Case presentation: A 77 year old gentleman with metastatic melanoma experienced headaches, fatigue and insomnia after three cycles of Ipilimumab and Nivolumab. A CT head was suggestive of an enlarged pituitary gland; MRI was contraindicated due to presence of a pacemaker. Biochemistry demonstrated mild hypothyroidism however cortisol was normal at this stage.
He subsequently developed sepsis and colitis requiring intensive care support, high dose steroids and a prolonged hospital admission. Following this, his thyroid function normalised but a short synacthen test was suggestive of adrenal insufficiency. ACTH was less than 5 and the remainder of his endocrine investigations were normal, confirming secondary adrenal insufficiency.
Due to prolonged use of steroids, it was difficult to determine if this was suppression secondary to exogenous steroids or ACTH deficiency from an irAE hypophysitis.

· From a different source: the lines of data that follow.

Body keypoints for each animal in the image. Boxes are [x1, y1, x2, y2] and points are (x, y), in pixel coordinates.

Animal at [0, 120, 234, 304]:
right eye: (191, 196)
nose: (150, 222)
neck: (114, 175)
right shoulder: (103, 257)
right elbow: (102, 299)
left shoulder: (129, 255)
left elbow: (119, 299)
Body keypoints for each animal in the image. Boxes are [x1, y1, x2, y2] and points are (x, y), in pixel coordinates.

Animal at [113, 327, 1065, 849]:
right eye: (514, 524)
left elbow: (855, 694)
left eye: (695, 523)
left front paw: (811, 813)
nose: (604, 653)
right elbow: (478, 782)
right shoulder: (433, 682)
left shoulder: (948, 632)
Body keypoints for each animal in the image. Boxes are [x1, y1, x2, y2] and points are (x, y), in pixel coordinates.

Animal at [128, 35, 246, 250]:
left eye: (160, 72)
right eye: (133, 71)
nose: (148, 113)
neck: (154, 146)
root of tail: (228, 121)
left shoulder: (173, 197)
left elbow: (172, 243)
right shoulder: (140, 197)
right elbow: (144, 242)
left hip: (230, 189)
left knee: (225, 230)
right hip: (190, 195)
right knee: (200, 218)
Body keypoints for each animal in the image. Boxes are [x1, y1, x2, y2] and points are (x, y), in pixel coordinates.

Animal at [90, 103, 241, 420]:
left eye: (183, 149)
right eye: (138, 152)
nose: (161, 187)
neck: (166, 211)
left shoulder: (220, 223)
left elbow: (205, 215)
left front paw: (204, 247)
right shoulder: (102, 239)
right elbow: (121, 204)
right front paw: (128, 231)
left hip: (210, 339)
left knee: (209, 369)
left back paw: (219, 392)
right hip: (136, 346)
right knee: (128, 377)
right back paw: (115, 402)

Six months after weaning prednisolone to hydrocortisone, a cortisol measured prior to taking hydrocortisone in the morning was undetectable. This likely represents an ongoing adrenal insufficiency related to immunotherapy requiring permanent hydrocortisone replacement, rather than exogenous suppression from steroids.
Discussion: The management of irAEs involves glucocorticoids, often as high doses of intravenous methylprednisolone (up to 2g daily) in more severe cases. The differential diagnosis of adrenal insufficiency in these patients includes both autoimmune hypophysitis (with panhypopituitarism or isolated ACTH insufficiency) and exogenous adrenal suppression related to steroids. Primary adrenal insufficiency is also described but is recognised by elevated ACTH and renin levels.
Differentiating between adrenal suppression related to steroids and autoimmune adrenal insufficiency is important to determine long term management in terms of steroid weaning or ongoing replacement. It is also important to monitor pituitary function in case of evolving hypophysitis and the possible need for replacement of other pituitary axis.